Vous que je connais si bien

27 Juin Vous que je connais si bien

Vous que je connais si bien, je ne sais même pas qui vous êtes. La grâce, la splendeur et la sérénité de votre visage ne poursuivent pas que mes rêves. Elles reviennent sans cesse assaillir et troubler délicieusement mes sens et mon esprit. Comme si votre beauté était pour moi, parce que je ne peux vivre sans elle et que c’est à moi, à moi seulement, de la magnifier.

Vous ai-je rencontrée ? Est-ce la nostalgie de votre absence, ou l’annonce de votre apparition proche dans ma vie ? Vous me manquez et pourtant je sais que nous allons nous rencontrer.

Je ne connais que votre visage. J’en connais la lumière, l’eau de votre bouche sensuelle qu’un sourire discret masque si mal, les joues douces comme la soie, les cheveux sombres, l’éclat de votre regard qui vrille mon coeur. Votre corps, je ne le connais pas, mais je ne le connaissais pas que je vous aimais déjà.

Je vous cherche parfois dans mes souvenirs, ou aux détours de mes marches quotidiennes, derrière les bosquets, les arbres du parc ou au hasard des rues.

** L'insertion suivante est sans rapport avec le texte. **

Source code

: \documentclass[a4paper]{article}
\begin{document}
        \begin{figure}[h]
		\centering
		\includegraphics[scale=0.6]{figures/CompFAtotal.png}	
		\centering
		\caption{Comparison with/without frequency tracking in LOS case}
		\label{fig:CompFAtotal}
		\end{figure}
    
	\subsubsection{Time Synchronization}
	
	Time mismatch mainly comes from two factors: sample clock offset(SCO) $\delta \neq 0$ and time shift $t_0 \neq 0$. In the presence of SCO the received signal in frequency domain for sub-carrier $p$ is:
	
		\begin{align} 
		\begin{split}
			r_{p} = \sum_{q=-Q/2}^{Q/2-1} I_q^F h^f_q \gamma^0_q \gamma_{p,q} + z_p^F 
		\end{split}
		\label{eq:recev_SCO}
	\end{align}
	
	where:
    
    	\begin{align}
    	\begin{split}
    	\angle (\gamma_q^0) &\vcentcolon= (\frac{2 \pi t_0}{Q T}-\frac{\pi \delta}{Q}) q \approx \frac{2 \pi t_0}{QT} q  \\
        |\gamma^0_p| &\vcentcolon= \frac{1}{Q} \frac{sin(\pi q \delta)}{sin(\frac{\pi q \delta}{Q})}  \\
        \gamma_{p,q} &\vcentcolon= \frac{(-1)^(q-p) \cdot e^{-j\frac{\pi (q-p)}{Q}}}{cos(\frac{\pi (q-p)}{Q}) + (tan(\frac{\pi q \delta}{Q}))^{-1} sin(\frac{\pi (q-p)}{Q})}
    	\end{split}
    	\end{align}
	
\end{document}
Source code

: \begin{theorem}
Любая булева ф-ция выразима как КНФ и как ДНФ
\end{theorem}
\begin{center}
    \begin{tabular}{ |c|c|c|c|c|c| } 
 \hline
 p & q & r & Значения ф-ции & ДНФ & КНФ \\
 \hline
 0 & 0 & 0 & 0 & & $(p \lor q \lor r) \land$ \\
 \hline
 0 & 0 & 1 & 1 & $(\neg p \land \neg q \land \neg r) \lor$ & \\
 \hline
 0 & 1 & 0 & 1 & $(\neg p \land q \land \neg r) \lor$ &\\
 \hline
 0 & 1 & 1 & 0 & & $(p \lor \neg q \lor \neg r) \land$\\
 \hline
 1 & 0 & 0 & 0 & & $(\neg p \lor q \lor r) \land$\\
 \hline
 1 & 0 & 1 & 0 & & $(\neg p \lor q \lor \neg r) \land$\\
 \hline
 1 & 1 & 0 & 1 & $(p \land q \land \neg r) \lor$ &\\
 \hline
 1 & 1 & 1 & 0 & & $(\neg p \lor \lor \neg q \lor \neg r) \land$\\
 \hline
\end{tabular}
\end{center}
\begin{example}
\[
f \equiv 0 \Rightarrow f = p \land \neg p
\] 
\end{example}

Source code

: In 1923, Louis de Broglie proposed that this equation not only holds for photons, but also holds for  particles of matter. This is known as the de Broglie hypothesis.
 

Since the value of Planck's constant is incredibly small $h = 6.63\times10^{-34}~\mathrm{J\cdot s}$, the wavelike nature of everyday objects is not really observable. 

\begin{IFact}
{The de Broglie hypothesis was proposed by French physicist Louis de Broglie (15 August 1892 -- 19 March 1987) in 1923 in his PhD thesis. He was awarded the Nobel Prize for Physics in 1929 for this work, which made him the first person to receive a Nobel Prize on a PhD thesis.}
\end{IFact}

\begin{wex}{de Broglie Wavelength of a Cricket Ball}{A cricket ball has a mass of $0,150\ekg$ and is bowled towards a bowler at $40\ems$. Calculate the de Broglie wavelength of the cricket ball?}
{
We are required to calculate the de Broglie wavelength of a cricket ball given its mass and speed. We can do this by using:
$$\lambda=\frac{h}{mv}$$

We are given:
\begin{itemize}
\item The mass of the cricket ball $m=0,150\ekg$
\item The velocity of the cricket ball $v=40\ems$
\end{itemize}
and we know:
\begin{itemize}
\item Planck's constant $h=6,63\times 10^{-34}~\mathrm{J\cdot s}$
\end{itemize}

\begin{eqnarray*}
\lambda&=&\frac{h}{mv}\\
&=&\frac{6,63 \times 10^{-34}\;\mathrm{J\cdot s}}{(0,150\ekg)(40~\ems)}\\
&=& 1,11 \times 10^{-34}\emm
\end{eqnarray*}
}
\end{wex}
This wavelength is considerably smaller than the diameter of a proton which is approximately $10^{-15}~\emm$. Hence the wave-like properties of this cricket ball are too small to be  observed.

Je m’endors le soir dans l’espoir que mes souvenirs se transforment en rêves ou la joie que le prochain lever du soleil me rapproche encore plus de vous.

Sans vous, je m’étonne même de pouvoir vivre. Je dois être en suspension, dans un vide qui pend entre deux moments de ma vie. Entre le désir et la rencontre.

Dans ce lieu qui n’est d’ici pour personne, ni pour vous ni pour moi tant que nous ne sommes pas réunis, le chant des oiseaux tout proches me rappelle l’éclat de vos rires et de votre voix, à moins qu’il ne célèbre déjà votre venue.